Pria yang beberapa waktu lalu, juga sempat diminta RCTI untuk mentoring pembawa acara talkshow Dewi Hugges, dalam acara “Angin Malam” ini menganalogikan, Monolog Najwa ini mirip pewawancara youtube.
Yang tak peduli apakah karyanya itu, disebut karya jurnalistik atau bukan. Yang penting, bisa mengais rejeki ketika tayangan itu di klik orang. Fatalnya, malah oleh Youtube “ditutup” karena salah riset menghadirkan profesor “abal-abal”.
“Iya, tidak hadirnya seorang narasumber bukanlah hal aneh dalam acara talk show media.

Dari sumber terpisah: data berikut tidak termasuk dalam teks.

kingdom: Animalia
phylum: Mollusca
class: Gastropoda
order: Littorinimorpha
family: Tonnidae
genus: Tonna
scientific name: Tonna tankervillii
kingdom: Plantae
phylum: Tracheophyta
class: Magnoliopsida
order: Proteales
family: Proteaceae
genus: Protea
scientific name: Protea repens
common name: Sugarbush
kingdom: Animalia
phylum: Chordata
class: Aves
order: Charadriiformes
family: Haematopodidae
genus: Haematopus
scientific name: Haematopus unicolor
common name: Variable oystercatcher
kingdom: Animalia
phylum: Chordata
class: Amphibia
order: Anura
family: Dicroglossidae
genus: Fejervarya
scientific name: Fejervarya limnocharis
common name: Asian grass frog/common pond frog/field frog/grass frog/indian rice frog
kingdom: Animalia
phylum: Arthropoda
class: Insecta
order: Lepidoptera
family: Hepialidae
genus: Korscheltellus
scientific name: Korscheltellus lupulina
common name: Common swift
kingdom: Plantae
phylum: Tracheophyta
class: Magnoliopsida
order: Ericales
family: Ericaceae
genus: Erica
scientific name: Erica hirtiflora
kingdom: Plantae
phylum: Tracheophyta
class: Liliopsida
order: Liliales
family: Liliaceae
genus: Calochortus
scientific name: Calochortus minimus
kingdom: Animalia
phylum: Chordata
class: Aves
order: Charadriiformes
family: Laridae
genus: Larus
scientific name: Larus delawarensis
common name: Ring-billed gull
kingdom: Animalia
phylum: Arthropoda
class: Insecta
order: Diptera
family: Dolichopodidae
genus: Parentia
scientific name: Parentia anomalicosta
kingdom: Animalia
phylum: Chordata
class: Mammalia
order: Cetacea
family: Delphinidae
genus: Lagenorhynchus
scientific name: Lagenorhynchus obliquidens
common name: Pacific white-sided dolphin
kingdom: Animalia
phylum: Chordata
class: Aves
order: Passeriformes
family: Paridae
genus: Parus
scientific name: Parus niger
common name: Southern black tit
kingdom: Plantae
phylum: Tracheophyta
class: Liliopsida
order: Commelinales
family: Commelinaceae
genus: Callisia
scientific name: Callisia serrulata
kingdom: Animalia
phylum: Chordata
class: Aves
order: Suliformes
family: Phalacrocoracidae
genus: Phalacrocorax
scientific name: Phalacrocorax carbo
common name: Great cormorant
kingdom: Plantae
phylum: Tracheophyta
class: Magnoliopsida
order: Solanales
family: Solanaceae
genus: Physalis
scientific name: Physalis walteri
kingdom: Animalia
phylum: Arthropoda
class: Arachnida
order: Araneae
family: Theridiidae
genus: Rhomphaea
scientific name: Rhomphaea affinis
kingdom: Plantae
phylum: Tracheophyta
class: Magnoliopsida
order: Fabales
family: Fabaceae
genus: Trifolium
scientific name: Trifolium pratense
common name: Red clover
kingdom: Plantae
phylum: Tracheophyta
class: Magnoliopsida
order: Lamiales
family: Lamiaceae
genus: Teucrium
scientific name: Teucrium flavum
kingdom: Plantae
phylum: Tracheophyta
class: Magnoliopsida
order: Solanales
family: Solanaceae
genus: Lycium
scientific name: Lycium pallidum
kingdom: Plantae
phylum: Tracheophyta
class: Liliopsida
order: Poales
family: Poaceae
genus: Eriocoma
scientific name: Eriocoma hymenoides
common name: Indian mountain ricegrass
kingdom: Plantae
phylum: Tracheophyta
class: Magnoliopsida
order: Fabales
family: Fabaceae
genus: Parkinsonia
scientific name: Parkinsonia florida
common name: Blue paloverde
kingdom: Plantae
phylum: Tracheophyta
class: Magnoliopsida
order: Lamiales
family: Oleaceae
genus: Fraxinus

Yang aneh jika wawancara dilakukan tanpa narasumber dan dijadikan parodi,” kata salah satu pendiri dan juga penasihat BRD (Beranda Ruang Diskusi), Dar Edi Yoga, dalam pernyataan tertulis kepada media massa, Kamis (1/10).
Menurut Dar Edi, narasumber di belahan bumi mana pun punya hak untuk tidak menghadiri talk show yang digelar media massa.
Narasumber juga berhak menolak diwawancara atau memberikan pernyataan untuk media. Seharusnya, Najwa sebagai wartawan muda paham dan menghormati hak itu.
Menurut Dar Edi, monolog Najwa yang cenderung mem-bully Menteri Terawan itu dapat menjadi preseden buruk bagi pihak-pihak penyelenggara acara serupa “Mata Najwa”.
Penyelenggara talk show berpotensi meniru aksi Najwa mem-bully tokoh publik yang menolak menghadiri acaranya karena urusan lebih urgen.
“Agenda kegiatan seorang Menkes tentu sangat padat, dan beliau pasti memiliki skala prioritas mana yang sangat penting, penting, kurang penting dan tidak penting untuk dihadiri,” ungkap Dar Edi.
Menurutnya, pemirsa televisi Indonesia bisa menilai sendiri apakah Najwa terlihat berusaha untuk memahami kesibukan seorang Menteri Kesehatan atau malah sebaliknya; cuma ingin dimengerti karena rasa jemawa.
Dar Edi Yoga sendiri menilai Menteri Terawan sebagai pejabat publik yang tidak haus pemberitaan. Bagi Terawan, kerja dalam diam sambil menyelesaikan berbagai persoalan adalah hal utama.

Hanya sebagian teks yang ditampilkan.